The refinance share of mortgage activity decreased to 53.8 percent of total applications from 54.3 percent the previous week. The adjustable-rate mortgage (ARM) share of activity remained unchanged at 5.0 percent of total applications.
The FHA share of total applications increased to 13.0 percent from 12.5 percent the week prior. The VA share of total applications decreased to 11.5 percent from 12.0 percent the week prior. The USDA share of total applications remained unchanged from 0.7 percent the week prior.
The average contract interest rate for 30-year fixed-rate mortgages with conforming loan balances ($417,000 or less) decreased to 3.83 percent from 3.85 percent, with points decreasing to 0.33 from 0.36 (including the origination fee) for 80 percent loan-to-value ratio (LTV) loans.

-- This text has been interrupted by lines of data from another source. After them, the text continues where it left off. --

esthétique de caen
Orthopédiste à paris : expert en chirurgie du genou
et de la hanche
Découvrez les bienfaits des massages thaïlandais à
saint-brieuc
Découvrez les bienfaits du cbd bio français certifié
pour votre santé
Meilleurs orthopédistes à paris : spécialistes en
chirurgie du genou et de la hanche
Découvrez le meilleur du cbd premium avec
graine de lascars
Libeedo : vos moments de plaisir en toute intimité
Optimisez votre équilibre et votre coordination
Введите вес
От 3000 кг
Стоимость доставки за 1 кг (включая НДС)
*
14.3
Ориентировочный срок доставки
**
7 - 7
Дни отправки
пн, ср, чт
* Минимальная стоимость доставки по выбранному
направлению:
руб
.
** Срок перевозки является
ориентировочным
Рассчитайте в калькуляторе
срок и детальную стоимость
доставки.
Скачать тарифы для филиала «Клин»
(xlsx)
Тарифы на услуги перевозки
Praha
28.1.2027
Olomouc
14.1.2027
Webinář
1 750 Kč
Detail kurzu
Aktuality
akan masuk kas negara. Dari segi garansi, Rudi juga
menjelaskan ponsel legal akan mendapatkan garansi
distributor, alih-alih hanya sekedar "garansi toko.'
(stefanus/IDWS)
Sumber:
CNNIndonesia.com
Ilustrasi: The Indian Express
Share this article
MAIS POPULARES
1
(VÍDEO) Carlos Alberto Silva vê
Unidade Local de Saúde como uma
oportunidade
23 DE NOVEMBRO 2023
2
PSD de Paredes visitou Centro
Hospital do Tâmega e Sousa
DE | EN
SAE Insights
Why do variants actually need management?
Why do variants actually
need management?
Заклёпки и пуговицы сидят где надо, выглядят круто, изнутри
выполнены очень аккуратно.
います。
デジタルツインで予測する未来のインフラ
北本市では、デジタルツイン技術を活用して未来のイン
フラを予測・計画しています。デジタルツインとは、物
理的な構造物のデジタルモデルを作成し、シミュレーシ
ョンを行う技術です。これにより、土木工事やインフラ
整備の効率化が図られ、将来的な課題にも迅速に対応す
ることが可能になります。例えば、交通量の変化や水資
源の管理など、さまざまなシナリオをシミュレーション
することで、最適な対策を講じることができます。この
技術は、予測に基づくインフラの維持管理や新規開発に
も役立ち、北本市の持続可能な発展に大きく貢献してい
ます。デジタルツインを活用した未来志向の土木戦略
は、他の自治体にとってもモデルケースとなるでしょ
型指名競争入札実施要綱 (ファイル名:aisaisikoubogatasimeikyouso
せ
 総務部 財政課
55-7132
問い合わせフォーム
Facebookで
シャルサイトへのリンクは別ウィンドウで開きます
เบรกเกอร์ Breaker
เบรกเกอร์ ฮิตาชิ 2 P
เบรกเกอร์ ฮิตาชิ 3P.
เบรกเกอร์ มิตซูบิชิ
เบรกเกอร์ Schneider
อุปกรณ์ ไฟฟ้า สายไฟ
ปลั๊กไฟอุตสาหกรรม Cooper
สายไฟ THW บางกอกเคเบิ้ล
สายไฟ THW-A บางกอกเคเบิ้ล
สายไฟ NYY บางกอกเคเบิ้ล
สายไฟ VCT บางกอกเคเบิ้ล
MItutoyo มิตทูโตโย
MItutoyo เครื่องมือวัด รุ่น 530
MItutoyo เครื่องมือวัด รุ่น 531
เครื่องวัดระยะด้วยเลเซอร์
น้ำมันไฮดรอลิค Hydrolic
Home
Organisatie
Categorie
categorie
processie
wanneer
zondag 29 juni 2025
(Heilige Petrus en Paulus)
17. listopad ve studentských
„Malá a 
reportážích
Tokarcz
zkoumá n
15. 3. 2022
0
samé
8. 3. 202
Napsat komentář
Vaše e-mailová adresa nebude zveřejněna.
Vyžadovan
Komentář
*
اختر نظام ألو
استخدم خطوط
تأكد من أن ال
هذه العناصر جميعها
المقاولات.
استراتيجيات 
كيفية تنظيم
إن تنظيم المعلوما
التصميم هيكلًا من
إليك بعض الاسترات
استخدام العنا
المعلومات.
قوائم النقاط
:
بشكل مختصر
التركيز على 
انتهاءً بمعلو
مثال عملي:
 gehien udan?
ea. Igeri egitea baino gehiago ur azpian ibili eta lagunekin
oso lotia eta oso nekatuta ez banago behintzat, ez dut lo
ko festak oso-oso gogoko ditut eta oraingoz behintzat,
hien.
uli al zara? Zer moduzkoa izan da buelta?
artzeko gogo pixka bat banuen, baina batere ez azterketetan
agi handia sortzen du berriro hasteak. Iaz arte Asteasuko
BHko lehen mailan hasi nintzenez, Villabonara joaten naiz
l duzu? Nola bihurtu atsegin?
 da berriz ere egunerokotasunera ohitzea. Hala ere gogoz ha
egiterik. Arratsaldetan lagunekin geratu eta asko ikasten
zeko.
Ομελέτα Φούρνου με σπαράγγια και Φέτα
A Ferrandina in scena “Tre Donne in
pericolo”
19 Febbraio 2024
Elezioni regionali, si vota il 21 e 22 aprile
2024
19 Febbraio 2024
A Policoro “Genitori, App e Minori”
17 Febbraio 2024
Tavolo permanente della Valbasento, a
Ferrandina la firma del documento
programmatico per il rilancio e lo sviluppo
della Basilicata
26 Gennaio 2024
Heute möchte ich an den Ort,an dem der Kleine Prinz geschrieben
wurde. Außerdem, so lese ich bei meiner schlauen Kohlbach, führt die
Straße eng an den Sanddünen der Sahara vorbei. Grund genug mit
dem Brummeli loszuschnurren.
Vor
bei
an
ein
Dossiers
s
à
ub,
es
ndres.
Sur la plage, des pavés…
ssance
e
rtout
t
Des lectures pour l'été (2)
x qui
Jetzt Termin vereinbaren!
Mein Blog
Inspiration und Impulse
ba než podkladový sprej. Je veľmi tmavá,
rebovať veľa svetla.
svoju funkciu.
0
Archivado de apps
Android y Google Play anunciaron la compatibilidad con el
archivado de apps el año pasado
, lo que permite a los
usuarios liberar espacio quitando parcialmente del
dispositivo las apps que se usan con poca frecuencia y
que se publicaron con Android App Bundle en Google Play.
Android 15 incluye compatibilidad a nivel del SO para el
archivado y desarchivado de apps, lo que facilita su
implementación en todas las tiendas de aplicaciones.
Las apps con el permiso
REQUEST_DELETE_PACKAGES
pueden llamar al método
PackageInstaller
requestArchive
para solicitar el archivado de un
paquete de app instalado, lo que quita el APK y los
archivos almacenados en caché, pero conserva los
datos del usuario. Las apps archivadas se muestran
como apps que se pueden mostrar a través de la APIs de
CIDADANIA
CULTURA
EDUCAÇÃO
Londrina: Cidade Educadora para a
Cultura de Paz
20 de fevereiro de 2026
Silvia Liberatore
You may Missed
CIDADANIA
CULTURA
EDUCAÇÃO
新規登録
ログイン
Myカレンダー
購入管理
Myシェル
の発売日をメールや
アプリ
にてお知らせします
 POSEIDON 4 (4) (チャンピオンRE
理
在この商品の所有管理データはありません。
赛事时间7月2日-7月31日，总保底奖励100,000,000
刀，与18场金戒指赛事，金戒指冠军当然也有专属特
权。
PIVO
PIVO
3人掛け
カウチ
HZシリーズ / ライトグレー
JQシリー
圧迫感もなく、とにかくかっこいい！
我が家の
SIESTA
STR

The effective rate decreased from last week.
The average contract interest rate for 30-year fixed-rate mortgages with jumbo loan balances (greater than $417,000) remained unchanged at 3.81 percent, with points decreasing to 0.25 from 0.35 (including the origination fee) for 80 percent LTV loans. The effective rate decreased from last week.
The average contract interest rate for 30-year fixed-rate mortgages backed by the FHA increased to 3.71 percent from 3.65 percent, with points decreasing to 0.23 from 0.26 (including the origination fee) for 80 percent LTV loans. The effective rate increased from last week.
The average contract interest rate for 15-year fixed-rate mortgages decreased to 3.11 percent from 3.12 percent, with points decreasing to 0.35 from 0.40 (including the origination fee) for 80 percent LTV loans. The effective rate decreased from last week.
The average contract interest rate for 5/1 ARMs decreased to 2.96 percent from 3.00 percent, with points decreasing to 0.29 from 0.44 (including the origination fee) for 80 percent LTV loans. The effective rate decreased from last week.
The survey covers over 75 percent of all U.S. retail residential mortgage applications, and has been conducted weekly since 1990. Respondents include mortgage bankers, commercial banks and thrifts. Base period and value for all indexes is March 16, 1990=100.